Jewish Lebanese expat funds restoration project for Sidon’s cemetery

Published August 23rd, 2015 - 04:07 GMT
Al Bawaba
Al Bawaba

A rundown Jewish cemetery in southern Lebanon marked by a tangled mess of uncut weeds, barbed wire, garbage and cracked gravestones inscribed in Hebrew, Arabic and French is in the process of rehabilitation thanks to an anonymously funded initiative.

Restoration of the Sidon cemetery after decades of neglect is a new project funded by a Lebanese-Jewish expat, al-Jazeera reported on Sunday.

The cemetery is located on the outskirts of the coastal city and is home to over 300 tombs scattered over 20,000 square meters, with some dating back to the 18th century.

Nagi Zeidan, a Lebanese Christian historian writing a book on the Jews of Lebanon, says he is leading restoration efforts on the donor’s behalf.

“This is not being done by the municipality,” said Zeidan, who has been using local birth and death records to research Lebanon’s Jewish community since 1995.

“This is paid for by one man from the Jewish community here, and I have been sent to oversee it,” he said.

“He wants to fix all the stones on the tombs,” Zeidan said of the man funding the renovation project. The donor, who lives in New York and is of Lebanese-Jewish descent, wishes to remain anonymous.

According to Zeidan, the cemetery first fell into disrepair during the country’s 15-year civil war when fighting gripped the southern coastal area.

He said Israeli soldiers renovated the graveyard somewhat when IDF troops were deployed inside Lebanon in 1982. Following the army’s retreat, however, the cemetery was vandalized by local residents.

Zeidan’s research indicates the southern city was home to approximately 40 Jewish families, all of whom left during the first Lebanon War. He says the last known burial at the Sidon cemetery is dated 1985.

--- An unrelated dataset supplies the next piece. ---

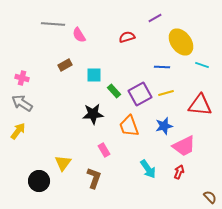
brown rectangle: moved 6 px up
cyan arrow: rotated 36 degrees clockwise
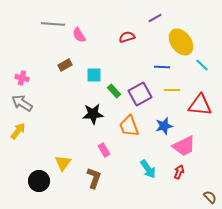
cyan line: rotated 24 degrees clockwise
yellow line: moved 6 px right, 3 px up; rotated 14 degrees clockwise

After a several years of work by a handful of local groups, a new gate and wall enclosing the site was recently unveiled.

In Sidon, where there are still buildings bearing the names of Jewish families like Nigri, Hadid and Balanciano, the community numbered more than 1,000 in 1956, but had disappeared completely by 1985. Zeidan said Jews left Lebanon steadily for Israel, Brazil, Europe and the United States, but the community’s real exodus began after the 1967 Six Day War.

Zeidan said he hasn’t run into any opposition from local authorities doing the restoration work. “We have had no problems so far,” he said. “But we have also been very discreet. This is how we work.”